Ora, no presente fim-de-semana, eu e a minha família fomos até Fátima, supostamente para visitar apenas as Grutas da Moeda. Levaram-me bem levada, que seu eu soubesse que íamos acabar no Santuário tinha ficado em casa, bem escondida, e certamente iria resistir se me tentassem dissuadir. Qual o meu espanto quando, no caminho de volta começo a ver, em vez de bosques e gado, velas e massas de gente em joelhos. Um calafrio percorreu toda a minha espinha. Eu sabia o que estava para vir: o ritual da velinha. Bem, saí e mentalizei-me que teria de aceitar aquela dura realidade.
No entanto, no meio de toda aquela agonia, vi algo que me fez esboçar um sorriso sarcástico. Ei-la: a placa informativa à entrada do Santuário.
Segundo a mesma, é proibido:
Pedir esmola: Curioso, afinal andei enganada todos estes anos, que achava que aquelas caixinhas de madeira com ranhuras que há nas igrejas e aqueles cestinhos que circulavam durante as missas eram para por moedas. Se calhar afinal eram só uma espécie de tombolas onde deixar a votação para o próximo pároco ou qualquer coisa assim.
Andar de bicicleta: Uma pena. É que aquele piso inclinado em laje polida é ideal para desportos sobre rodas.
Passear animais: E se eu quisesse que o meu Lulu da Pomerânia fosse benzido pelo Bispo, não podia?
É ainda aconselhável ter cuidado com malas e bens pessoais, que o Santuário está pejado de pessoas mal-intencionadas.
Devo ainda sublinhar que ontem estava bastante calor, e eu, consequentemente, usava um shortinho e um top.
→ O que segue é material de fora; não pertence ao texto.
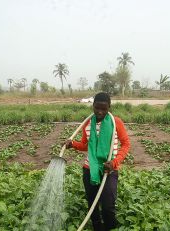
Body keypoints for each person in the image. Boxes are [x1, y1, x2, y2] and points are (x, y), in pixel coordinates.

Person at [65, 92, 130, 231]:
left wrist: (114, 162)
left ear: (109, 107)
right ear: (93, 106)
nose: (100, 111)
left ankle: (110, 228)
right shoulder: (87, 124)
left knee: (108, 206)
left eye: (104, 108)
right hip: (90, 169)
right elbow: (86, 145)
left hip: (109, 169)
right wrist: (73, 145)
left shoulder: (115, 122)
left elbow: (126, 144)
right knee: (92, 204)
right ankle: (97, 228)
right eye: (97, 108)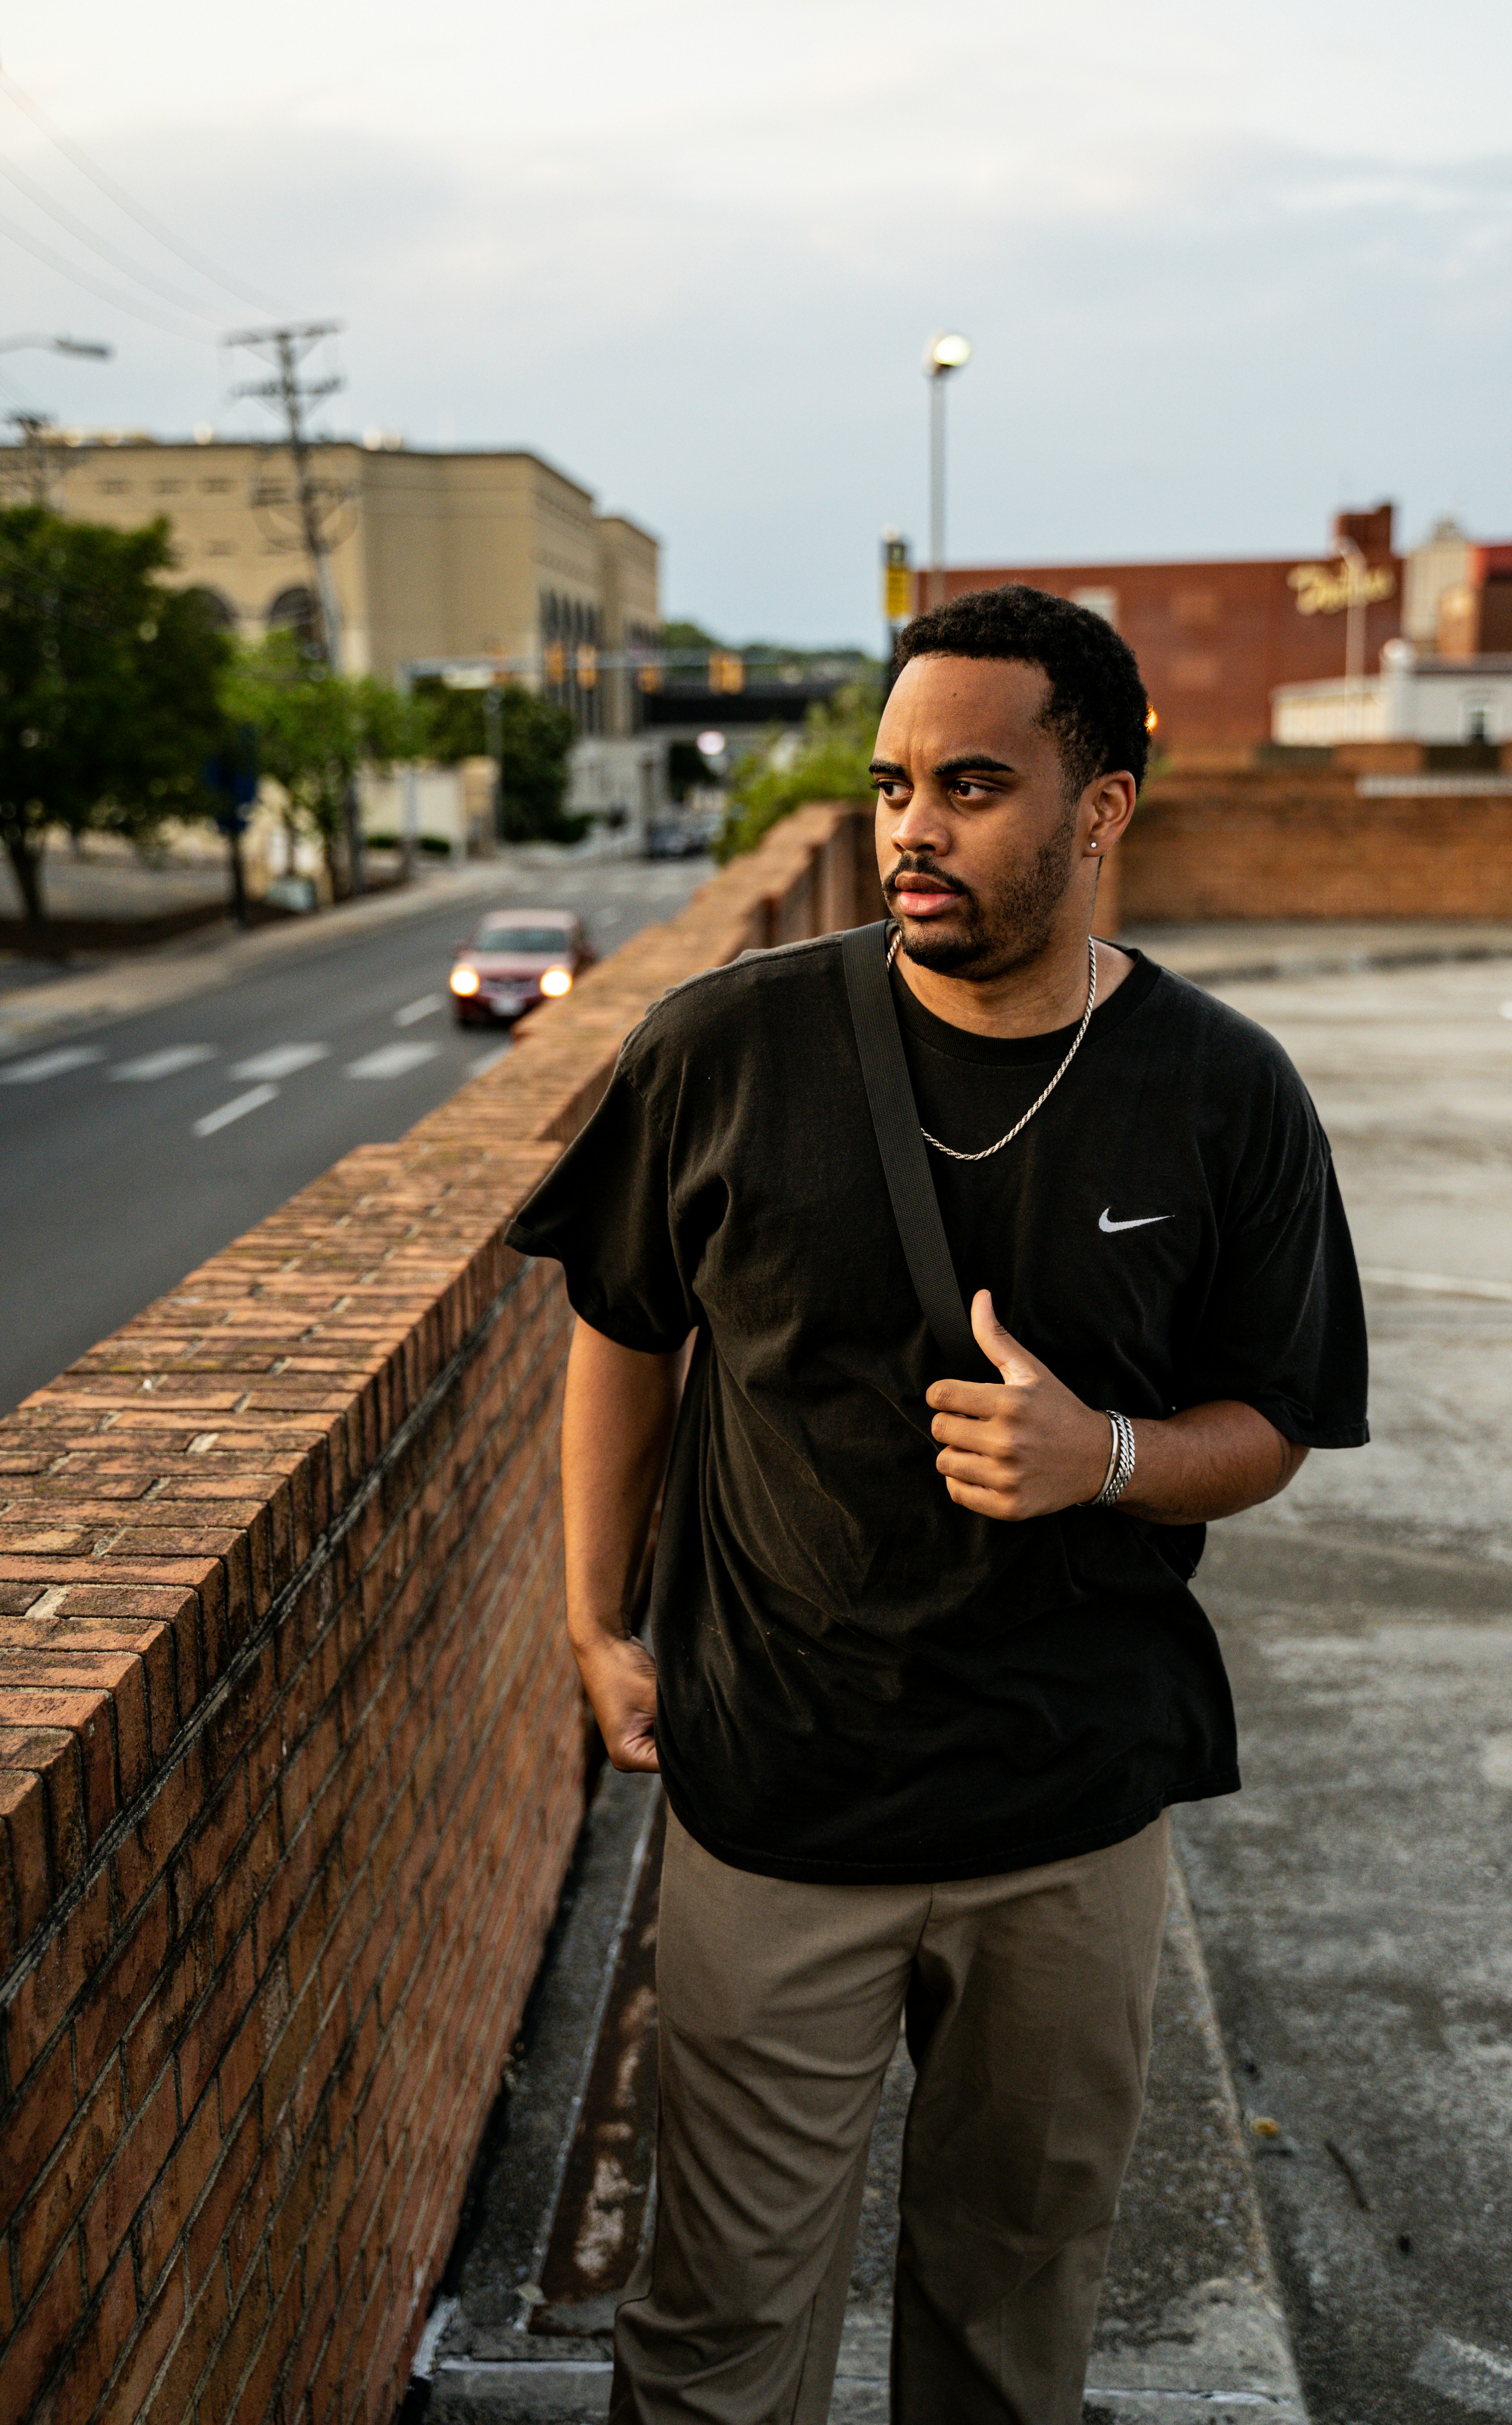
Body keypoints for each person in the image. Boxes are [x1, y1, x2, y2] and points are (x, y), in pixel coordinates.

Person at [506, 584, 1369, 2425]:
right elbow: (623, 1327)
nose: (913, 828)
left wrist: (1107, 1459)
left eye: (972, 786)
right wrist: (596, 1617)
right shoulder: (723, 1051)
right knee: (715, 2342)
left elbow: (1277, 1420)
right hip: (780, 1800)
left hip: (1070, 1818)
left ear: (1102, 808)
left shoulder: (1224, 1095)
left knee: (1007, 2330)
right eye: (897, 785)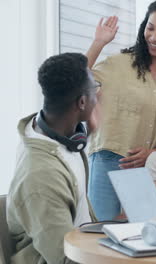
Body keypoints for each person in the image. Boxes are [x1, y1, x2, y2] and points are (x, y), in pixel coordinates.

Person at [85, 0, 156, 220]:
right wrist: (98, 43)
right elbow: (76, 79)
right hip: (108, 160)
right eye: (150, 28)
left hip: (147, 168)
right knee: (100, 235)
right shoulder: (119, 63)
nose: (153, 37)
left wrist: (153, 153)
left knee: (144, 235)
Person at [7, 53, 99, 263]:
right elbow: (63, 257)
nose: (98, 95)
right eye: (95, 89)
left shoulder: (64, 139)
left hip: (87, 248)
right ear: (82, 102)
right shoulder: (40, 176)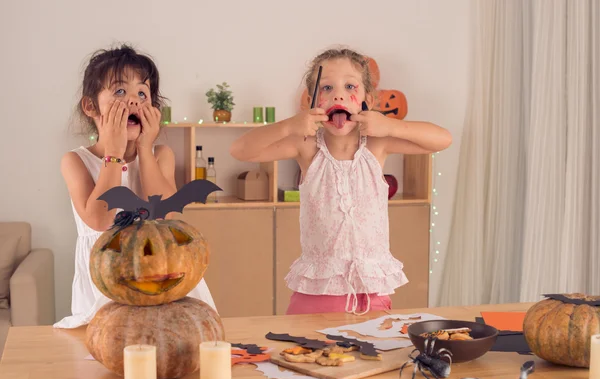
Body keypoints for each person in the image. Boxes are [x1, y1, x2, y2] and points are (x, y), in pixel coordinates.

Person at [230, 47, 452, 315]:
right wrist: (289, 126)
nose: (338, 95)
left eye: (350, 86)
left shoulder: (378, 144)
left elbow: (443, 139)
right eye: (326, 88)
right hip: (317, 293)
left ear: (366, 99)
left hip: (371, 294)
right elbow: (241, 150)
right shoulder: (306, 146)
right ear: (311, 101)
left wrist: (390, 125)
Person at [54, 45, 216, 329]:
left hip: (161, 271)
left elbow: (163, 216)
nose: (133, 101)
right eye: (119, 91)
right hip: (107, 278)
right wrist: (114, 153)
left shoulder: (160, 155)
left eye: (142, 93)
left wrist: (144, 148)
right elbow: (100, 220)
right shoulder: (75, 161)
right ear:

Obviamente, refugiei-me no meu telemovel para me manter ligada ao mundo terreno e não ser sugada para aquela dimensão de sacrifício humano. Isto levou-me a infrigir duas regras do Santuário, razão suficiente para que, se não me metesse a pau, fosse apedrejada ali mesmo, em frente a toda a gente.
De saída passámos ainda numa lojinha de souvenirs, a pedido da minha irmã. Aquele estabelecimento não podia ter stock mais completo. Na montra podia-se ver: terços, armas, colares com crucifixos de Nosso Senhor Jesus Cristo, colares com caveiras, porta-chaves de Nossa Senhora de Fátima, porta-chaves do Futebol Clube do Porto, rosários, pulseiras contra o mau-olhado. Aposto que se procurasse bem no meio das Bíblias ainda encontrava uma ou outra edição de Feitiços, Mézinhas e Rituais Pagãos.
Começam a surgir-me palavras na cabeça:
Poder?
Hipocrisia?
Manipulação?
Consumismo?
....
Mas se estava tudo ali, à vista de todos, porque é que só eu é que via isso?
Depois é que eu me lembrei da única diferença entre mim e quem estava ali à minha volta naquele momento, algo que eu não tinha feito como eles, e a resposta estava ali mesmo à minha frente, naquele grande cartaz informativo:
Fátima é um lugar de adoração, e todos entram como peregrinos.